If you’re scratching your head after reading the title of this article then join the club, because we’re just as perplexed as you are. And no, it’s not a pickup team.
It turns out that Ivory Coast and Chelsea legend Didier Drogba isn’t ready to hang up his boots just yet, and he’ll be lacing them up next season for a new United Soccer League (USL) team called Phoenix Rising FC. The third-tier U.S. club wasn’t technically created by Drogba and Wentz, but the two are part owners alongside Diplo and others.

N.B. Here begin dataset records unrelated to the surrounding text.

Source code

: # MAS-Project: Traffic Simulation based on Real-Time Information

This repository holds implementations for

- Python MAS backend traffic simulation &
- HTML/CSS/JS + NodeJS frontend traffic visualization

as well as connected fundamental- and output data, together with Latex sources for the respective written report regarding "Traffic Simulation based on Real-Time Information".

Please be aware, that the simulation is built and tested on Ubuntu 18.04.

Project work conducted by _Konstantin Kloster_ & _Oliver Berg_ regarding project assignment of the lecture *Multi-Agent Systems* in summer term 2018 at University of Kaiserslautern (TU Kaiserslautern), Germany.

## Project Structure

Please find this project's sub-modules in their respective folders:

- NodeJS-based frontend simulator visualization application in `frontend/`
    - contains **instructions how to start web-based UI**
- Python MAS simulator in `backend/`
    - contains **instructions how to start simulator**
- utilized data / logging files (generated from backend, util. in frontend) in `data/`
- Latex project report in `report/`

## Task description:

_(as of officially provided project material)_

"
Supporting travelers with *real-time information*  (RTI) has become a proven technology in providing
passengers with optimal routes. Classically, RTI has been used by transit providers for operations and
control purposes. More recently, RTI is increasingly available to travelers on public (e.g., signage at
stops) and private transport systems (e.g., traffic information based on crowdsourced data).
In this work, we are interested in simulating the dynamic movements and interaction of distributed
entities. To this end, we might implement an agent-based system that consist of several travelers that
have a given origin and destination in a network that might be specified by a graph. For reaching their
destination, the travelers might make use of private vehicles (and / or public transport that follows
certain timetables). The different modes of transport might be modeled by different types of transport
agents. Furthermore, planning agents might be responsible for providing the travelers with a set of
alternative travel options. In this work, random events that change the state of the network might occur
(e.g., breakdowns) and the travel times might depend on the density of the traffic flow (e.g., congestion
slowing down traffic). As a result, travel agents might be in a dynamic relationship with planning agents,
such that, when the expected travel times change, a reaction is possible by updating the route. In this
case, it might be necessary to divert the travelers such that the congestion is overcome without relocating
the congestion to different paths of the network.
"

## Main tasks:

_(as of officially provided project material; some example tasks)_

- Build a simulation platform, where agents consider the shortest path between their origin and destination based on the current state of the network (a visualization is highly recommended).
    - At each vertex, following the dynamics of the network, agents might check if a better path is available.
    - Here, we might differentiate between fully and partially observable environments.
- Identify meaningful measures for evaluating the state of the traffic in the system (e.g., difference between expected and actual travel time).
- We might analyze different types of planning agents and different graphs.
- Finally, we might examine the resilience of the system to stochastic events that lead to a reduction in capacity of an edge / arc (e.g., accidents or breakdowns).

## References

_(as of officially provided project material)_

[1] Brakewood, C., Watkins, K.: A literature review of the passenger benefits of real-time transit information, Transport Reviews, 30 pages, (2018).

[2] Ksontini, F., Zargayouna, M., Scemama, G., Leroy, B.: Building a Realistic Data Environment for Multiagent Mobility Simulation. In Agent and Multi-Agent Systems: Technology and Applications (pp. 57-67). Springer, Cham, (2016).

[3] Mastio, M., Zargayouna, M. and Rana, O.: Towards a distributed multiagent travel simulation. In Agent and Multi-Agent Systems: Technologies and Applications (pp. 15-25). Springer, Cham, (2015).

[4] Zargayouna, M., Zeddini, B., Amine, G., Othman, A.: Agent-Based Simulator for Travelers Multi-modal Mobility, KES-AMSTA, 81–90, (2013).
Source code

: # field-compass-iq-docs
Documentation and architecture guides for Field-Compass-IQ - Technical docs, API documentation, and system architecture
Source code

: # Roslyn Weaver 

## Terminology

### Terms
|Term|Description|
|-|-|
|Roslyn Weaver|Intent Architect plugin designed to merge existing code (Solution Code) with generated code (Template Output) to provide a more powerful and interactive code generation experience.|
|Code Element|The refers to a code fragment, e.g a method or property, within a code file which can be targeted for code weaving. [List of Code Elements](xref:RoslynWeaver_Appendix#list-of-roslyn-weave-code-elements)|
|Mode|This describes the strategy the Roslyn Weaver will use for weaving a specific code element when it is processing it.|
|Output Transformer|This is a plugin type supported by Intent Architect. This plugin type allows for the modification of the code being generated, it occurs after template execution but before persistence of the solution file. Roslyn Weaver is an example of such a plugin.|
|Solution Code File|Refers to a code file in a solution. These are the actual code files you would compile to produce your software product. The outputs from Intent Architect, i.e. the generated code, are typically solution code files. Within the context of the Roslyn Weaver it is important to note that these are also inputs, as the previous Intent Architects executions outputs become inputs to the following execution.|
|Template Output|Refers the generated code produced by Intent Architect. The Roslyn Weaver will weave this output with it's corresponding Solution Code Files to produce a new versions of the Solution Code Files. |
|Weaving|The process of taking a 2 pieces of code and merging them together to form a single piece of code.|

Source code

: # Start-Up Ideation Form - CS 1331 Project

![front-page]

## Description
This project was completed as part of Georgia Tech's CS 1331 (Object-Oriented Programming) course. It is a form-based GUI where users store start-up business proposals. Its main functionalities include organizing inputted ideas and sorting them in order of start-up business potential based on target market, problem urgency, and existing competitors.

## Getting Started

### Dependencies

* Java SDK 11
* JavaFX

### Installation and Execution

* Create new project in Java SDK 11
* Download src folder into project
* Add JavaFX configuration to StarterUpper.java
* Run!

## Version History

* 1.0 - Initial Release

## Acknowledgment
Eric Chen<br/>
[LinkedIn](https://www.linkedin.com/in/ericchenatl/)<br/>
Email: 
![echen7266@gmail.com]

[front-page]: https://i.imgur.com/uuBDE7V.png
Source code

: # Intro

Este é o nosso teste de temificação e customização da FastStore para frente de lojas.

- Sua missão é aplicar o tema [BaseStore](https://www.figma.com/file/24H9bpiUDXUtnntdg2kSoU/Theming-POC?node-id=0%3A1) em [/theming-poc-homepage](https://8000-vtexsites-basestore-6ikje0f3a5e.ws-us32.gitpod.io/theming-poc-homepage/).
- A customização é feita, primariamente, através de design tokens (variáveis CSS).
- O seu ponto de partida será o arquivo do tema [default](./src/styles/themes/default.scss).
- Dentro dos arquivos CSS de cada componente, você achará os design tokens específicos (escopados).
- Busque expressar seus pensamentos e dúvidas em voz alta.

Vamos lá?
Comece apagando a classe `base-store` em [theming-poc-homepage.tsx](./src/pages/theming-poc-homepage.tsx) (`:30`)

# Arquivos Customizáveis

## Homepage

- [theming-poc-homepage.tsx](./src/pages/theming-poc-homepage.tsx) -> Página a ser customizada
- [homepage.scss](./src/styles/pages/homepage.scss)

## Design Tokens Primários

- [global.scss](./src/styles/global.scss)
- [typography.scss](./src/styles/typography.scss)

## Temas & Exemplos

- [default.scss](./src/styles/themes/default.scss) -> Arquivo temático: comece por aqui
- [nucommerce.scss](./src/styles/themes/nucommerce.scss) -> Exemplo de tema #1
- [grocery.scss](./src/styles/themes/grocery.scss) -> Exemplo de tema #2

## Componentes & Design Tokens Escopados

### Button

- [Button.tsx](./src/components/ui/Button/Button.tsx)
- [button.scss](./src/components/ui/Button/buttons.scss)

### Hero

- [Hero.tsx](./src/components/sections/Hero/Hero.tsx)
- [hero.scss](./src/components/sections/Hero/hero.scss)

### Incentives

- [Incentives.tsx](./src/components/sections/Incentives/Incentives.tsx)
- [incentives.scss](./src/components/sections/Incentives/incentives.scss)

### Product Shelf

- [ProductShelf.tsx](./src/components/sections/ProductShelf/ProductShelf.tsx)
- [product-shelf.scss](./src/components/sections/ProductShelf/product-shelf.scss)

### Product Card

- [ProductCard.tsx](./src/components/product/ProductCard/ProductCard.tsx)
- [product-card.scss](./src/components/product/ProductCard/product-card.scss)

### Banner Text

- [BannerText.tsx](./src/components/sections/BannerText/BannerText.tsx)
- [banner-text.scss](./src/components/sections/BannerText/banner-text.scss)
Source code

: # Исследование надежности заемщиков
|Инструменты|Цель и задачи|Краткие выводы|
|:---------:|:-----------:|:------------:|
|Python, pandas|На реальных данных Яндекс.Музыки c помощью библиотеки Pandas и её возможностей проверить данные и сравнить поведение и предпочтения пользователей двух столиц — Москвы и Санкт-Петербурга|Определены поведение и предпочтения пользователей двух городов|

The team is currently being coached by Frank Yallop, a two-time MLS coach of the year and two-time MLS Cup winner. Drogba is also being joined up top by former England international Shaun Wright-Phillips, who you might remember form his stint with the NY Red Bulls. They’re also joined by Omar Bravo, Chivas de Guadalajara’s all-time leading scorer.
Drogue isn’t the first international to ply his trade in the lower leagues of the U.S. soccer pyramid, but he is the first player-owner in the history of the game when he signed on for a one-year deal. His inclusion in the league, alongside other former internationals like Joe Cole and Marcel Schäfer, shows that the league is actually growing.
“The professionalism, financial stability and growth of the USL has created an unprecedented platform for us to attract internationally acclaimed soccer players to Phoenix,” said Phoenix Rising FC Governor Berke Bakay. “Didier Drogba will help us express our appreciation for the tremendous partnership we have received from the League by serving as an ambassador for soccer on the pitch and within USL cities we will be visiting across North America.”
What’s more, league attendance increased over 2016 by 40 percent and the league will continue to draw more funding thanks to the launch of USL Productions, a $10 million content and broadcast arm of the league. They’ve also expanded national and local broadcast coverage withthe debut of the USL Television Network and expanded partnerships with ESPN and SiriusXM. More than 300 games will be broadcast over the course of the 2017 season, so things are certainly headed in the right direction for the lower divisions of U.S. soccer.